Fraud Security: Streamlining OperationsKITTEN: Then David, I would like to go back to you for a moment. How can fraud security and compliance departments develop as well as deploy processes and strategies that streamline not only operations and work, but also help to prevent fraud oversight and risk assessment redundancies?
NUSSENBAUM: I think there is some balance that has to be taken into consideration. Obviously, fraud security compliance, these departments, and these individuals who work in those departments, they do have somewhat different goals and objectives. They're not all doing exactly the same thing and there are some different skills. But as I think we've tried to mention before, in spite of the need for some separation of duties, there is so much that they have to gain by working more closely together, learning about what each other is doing and really examining how technology can overlap into different areas of responsibility. As Ron mentioned, some core transaction monitoring, case management platforms - we're seeing tremendous benefits of sharing platforms, information or analytics across these different areas. I would summarize by saying that data, technology and then individual expertise really have to be better shared.
KITTEN: Before we close, what final thoughts would either of you like to leave our audience with? For instance, what are the top five considerations for fraud managers and others when it comes to debit and online fraud prevention?

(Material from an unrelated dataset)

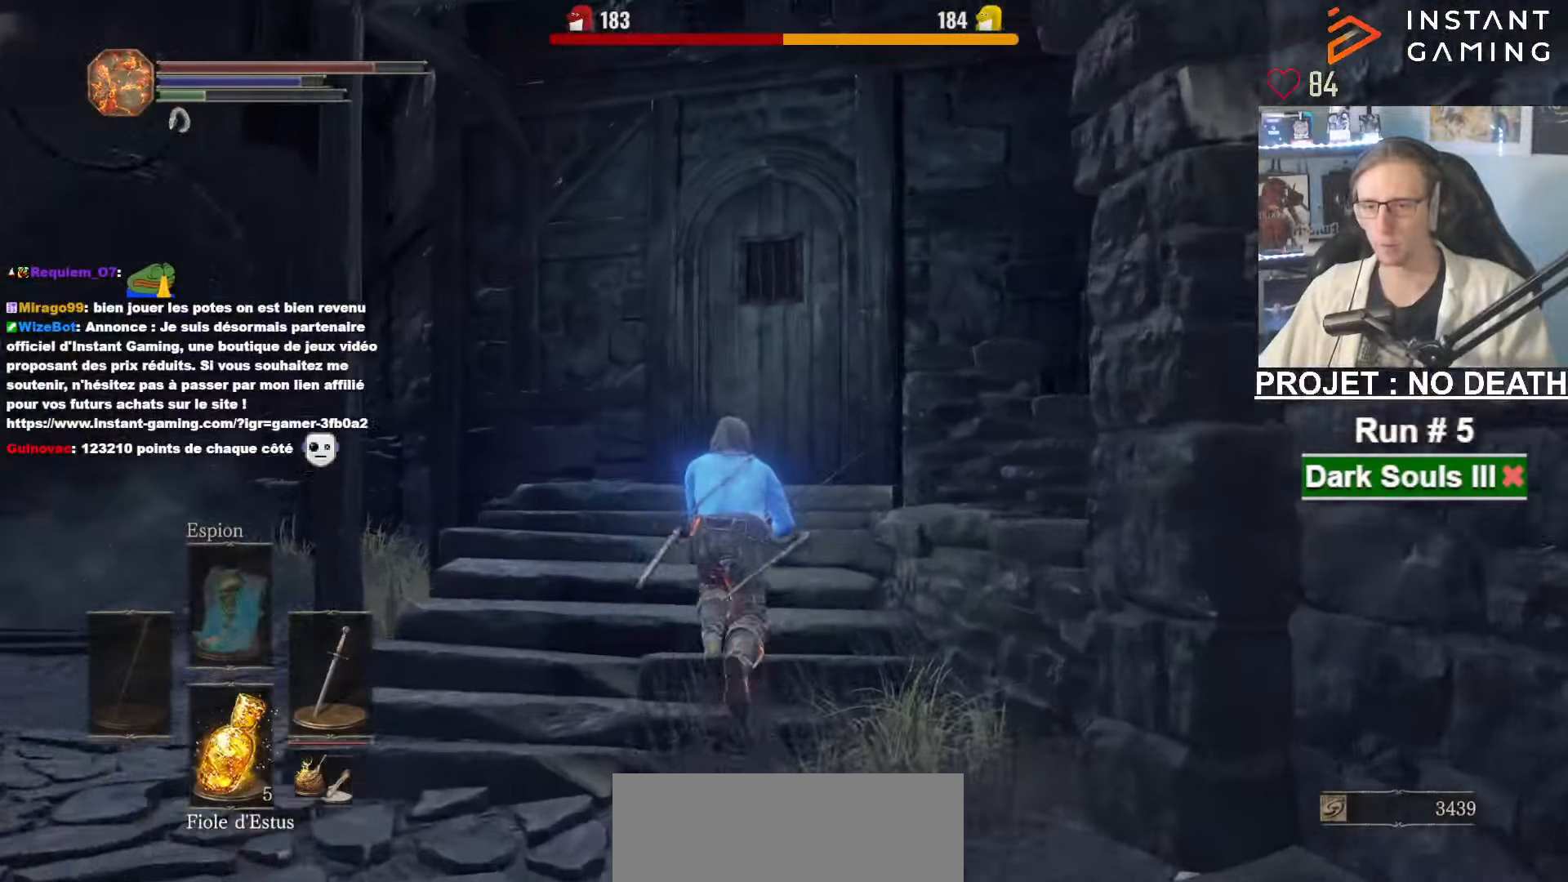
{"keys": ["space", "z"], "mouse": ["wheel"], "events": [[150, "mouse_wheel", "down"]]}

GIAMMARCO: A few things here, and maybe first and foremost to take away is that fraud management has now entered the regulatory spotlight. Managing your customer risk authentication, the rules in Durbin clearly demonstrate that the regulators are focusing on fraud more and more, so the game has changed and you need to approach it in a way that will meet regulatory requirements. Maybe the second thing to keep in mind is that the fraudster, or whoever is attacking either the financial institution or the customer base, never erects silos. They don't think about different lines of businesses or what is money laundering and what is fraud. They are simply attempting to perpetrate an illegal act that is impacting the financial institution and the customer base. And you need to think about that the same way. In addition to the fraudster's perspective, financial institutions need to knock down those organizational silos where it makes sense. Ultimately sharing information, whether you utilize the same people, the same process, or the same technology, those are all the "hows." What organizations need to do is really share information in order to manage the "what." The risk assessment is key. We talked a little bit about performing an appropriate risk assessment, but don't rest on that risk assessment. Risks change significantly day-to-day and over time so you need to really have a thorough understanding of your products, customers and how your business is evolving. And then finally, keep in mind that fraud management really achieves three objectives. The first is to reduce fraud losses. The second is to avoid regulatory issues and fines. And the third is really around the customer experience, maintaining customer trust and customer confidence.